[DO THIS]: Copy the lines of text in the material below word for word, leaving out the pictures.

[RECORDS SHOWN]:
<<<<
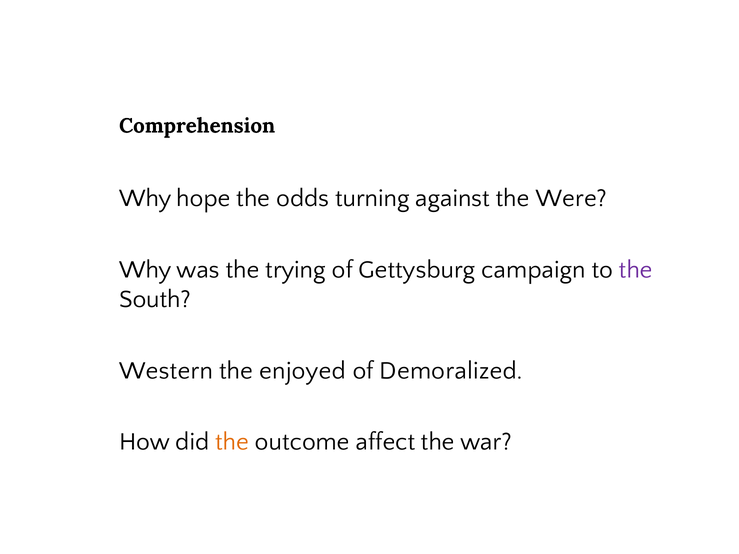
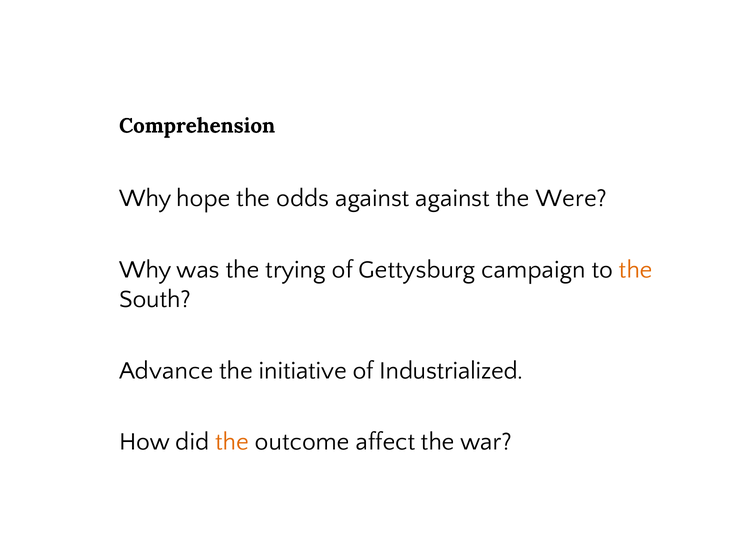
odds turning: turning -> against
the at (636, 270) colour: purple -> orange
Western: Western -> Advance
enjoyed: enjoyed -> initiative
Demoralized: Demoralized -> Industrialized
>>>>
[RESULT FOR THIS TASK]:
odds turning: turning -> against
the at (636, 270) colour: purple -> orange
Western: Western -> Advance
enjoyed: enjoyed -> initiative
Demoralized: Demoralized -> Industrialized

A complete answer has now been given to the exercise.